» WHAT IS BEING ASKED:
Word for word, restate each of the entries below, and drop every picture.
○ ○ ○
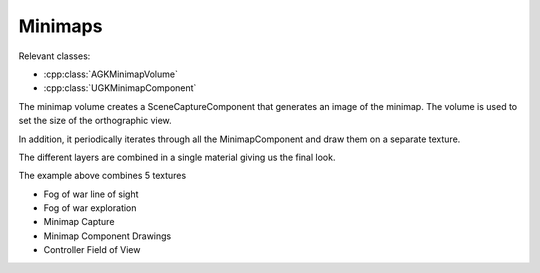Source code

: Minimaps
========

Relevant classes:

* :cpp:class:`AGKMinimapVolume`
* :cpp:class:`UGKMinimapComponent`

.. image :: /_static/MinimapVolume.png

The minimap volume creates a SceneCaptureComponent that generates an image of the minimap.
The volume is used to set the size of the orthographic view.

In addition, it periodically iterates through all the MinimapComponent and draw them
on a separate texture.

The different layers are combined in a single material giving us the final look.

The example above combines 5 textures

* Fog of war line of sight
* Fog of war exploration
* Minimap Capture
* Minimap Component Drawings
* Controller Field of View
○ ○ ○
» OUTPUT:
Source code

: Minimaps
========

Relevant classes:

* :cpp:class:`AGKMinimapVolume`
* :cpp:class:`UGKMinimapComponent`

.. image :: /_static/MinimapVolume.png

The minimap volume creates a SceneCaptureComponent that generates an image of the minimap.
The volume is used to set the size of the orthographic view.

In addition, it periodically iterates through all the MinimapComponent and draw them
on a separate texture.

The different layers are combined in a single material giving us the final look.

The example above combines 5 textures

* Fog of war line of sight
* Fog of war exploration
* Minimap Capture
* Minimap Component Drawings
* Controller Field of View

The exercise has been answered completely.